Nature volume  629, pages 174–183 (2024 )Cite this article

Regular exercise promotes whole-body health and prevents disease, but the underlying molecular mechanisms are incompletely understood1,2,3. Here, the Molecular Transducers of Physical Activity Consortium4 profiled the temporal transcriptome, proteome, metabolome, lipidome, phosphoproteome, acetylproteome, ubiquitylproteome, epigenome and immunome in whole blood, plasma and 18 solid tissues in male and female Rattus norvegicus over eight weeks of endurance exercise training. The resulting data compendium encompasses 9,466 assays across 19 tissues, 25 molecular platforms and 4 training time points. Thousands of shared and tissue-specific molecular alterations were identified, with sex differences found in multiple tissues. Temporal multi-omic and multi-tissue analyses revealed expansive biological insights into the adaptive responses to endurance training, including widespread regulation of immune, metabolic, stress response and mitochondrial pathways. Many changes were relevant to human health, including non-alcoholic fatty liver disease, inflammatory bowel disease, cardiovascular health and tissue injury and recovery.

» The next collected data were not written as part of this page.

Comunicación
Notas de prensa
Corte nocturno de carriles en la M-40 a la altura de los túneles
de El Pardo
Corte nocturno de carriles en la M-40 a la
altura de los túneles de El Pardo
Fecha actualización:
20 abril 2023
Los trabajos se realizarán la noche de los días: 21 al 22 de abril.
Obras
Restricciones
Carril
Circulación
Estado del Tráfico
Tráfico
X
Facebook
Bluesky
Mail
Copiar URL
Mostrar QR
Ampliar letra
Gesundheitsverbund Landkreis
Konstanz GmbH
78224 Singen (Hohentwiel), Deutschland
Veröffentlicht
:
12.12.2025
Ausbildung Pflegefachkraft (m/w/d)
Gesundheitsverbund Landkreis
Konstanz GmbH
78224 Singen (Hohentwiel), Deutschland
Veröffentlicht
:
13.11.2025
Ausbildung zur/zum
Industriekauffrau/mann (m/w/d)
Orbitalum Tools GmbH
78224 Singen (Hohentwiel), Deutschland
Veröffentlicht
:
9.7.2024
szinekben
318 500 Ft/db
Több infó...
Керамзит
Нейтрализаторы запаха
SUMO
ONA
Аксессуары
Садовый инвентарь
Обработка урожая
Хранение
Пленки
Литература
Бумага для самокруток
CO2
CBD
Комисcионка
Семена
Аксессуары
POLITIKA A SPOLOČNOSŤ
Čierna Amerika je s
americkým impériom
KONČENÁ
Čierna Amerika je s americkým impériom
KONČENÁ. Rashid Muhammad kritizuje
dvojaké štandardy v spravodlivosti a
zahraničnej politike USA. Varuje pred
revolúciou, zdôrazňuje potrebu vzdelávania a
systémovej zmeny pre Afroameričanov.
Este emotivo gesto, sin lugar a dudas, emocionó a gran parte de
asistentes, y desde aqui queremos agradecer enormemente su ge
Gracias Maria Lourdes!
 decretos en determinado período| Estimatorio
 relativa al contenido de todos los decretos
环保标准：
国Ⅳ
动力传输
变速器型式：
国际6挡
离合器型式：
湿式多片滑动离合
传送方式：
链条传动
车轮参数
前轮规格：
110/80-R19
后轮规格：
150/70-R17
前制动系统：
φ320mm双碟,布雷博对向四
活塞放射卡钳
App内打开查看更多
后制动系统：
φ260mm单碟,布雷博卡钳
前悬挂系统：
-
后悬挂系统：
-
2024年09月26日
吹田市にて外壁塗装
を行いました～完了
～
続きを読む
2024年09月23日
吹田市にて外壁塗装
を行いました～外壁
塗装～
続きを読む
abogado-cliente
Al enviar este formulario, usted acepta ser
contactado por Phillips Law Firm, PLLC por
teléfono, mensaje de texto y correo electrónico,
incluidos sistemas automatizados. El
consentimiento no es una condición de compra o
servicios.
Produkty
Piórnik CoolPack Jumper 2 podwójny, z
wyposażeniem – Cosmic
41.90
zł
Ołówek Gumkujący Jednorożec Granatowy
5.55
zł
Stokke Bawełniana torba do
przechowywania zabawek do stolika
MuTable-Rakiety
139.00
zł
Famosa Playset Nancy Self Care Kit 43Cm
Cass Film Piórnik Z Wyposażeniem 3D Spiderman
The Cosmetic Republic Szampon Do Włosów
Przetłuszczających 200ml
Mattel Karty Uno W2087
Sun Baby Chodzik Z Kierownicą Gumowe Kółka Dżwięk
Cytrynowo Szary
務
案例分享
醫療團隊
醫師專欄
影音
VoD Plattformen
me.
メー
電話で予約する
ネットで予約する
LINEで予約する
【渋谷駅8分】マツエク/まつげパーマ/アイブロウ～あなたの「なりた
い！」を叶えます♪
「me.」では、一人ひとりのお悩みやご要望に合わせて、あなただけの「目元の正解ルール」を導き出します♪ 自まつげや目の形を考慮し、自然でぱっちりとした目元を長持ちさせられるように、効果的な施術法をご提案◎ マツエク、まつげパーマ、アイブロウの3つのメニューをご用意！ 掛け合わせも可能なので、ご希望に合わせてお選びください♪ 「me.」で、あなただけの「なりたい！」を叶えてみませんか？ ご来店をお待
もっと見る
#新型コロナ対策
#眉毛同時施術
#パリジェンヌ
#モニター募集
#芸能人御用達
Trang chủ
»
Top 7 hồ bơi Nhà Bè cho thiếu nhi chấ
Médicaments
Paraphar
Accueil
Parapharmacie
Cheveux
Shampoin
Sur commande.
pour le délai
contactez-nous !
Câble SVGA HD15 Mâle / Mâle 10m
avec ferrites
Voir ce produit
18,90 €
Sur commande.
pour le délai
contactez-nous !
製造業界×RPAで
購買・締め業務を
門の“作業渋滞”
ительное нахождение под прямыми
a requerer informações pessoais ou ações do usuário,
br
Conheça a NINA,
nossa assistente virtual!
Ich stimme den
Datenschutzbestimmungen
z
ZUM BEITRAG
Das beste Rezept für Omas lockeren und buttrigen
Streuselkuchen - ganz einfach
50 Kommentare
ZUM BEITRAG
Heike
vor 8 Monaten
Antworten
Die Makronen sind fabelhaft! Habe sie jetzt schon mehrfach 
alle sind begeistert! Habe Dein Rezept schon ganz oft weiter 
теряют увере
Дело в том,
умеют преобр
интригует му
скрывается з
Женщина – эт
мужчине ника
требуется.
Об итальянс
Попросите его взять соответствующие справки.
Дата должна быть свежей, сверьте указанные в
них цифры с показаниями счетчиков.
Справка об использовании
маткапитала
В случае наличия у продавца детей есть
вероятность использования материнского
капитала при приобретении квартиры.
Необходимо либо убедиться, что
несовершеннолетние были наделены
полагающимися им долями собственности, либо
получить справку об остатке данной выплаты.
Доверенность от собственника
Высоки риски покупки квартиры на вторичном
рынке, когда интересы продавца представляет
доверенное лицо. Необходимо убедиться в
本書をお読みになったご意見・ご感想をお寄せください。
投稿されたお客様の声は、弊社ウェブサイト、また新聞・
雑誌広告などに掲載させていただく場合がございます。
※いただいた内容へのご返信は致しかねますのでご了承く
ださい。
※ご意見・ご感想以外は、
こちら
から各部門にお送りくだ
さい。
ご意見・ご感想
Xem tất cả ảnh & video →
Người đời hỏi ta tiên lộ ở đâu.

The data and analyses presented in this study will serve as valuable resources for understanding and exploring the multi-tissue molecular effects of endurance training and are provided in a public repository (https://motrpac-data.org/).

Regular exercise provides wide-ranging health benefits, including reduced risks of all-cause mortality1,5, cardiometabolic and neurological diseases, cancer and other pathologies2,6,7. Exercise affects nearly all organ systems in either improving health or reducing disease risk2,3,6,7, with beneficial effects resulting from cellular and molecular adaptations within and across many tissues and organ systems3. Various ‘omic’ platforms (‘omes’) including transcriptomics, epigenomics, proteomics and metabolomics, have been used to study these events. However, work to date typically covers one or two omes at a single time point, is biased towards one sex, and often focuses on a single tissue, most often skeletal muscle, heart or blood8,9,10,11,12, with few studies considering other tissues13. Accordingly, a comprehensive, organism-wide, multi-omic map of the effects of exercise is needed to understand the molecular underpinnings of exercise training-induced adaptations. To address this need, the Molecular Transducers of Physical Activity Consortium (MoTrPAC) was established with the goal of building a molecular map of the exercise response across a broad range of tissues in animal models and in skeletal muscle, adipose and blood in humans4. Here we present the first whole-organism molecular map of the temporal effects of endurance exercise training in male and female rats and provide multiple insights enabled by this MoTrPAC multi-omic data resource.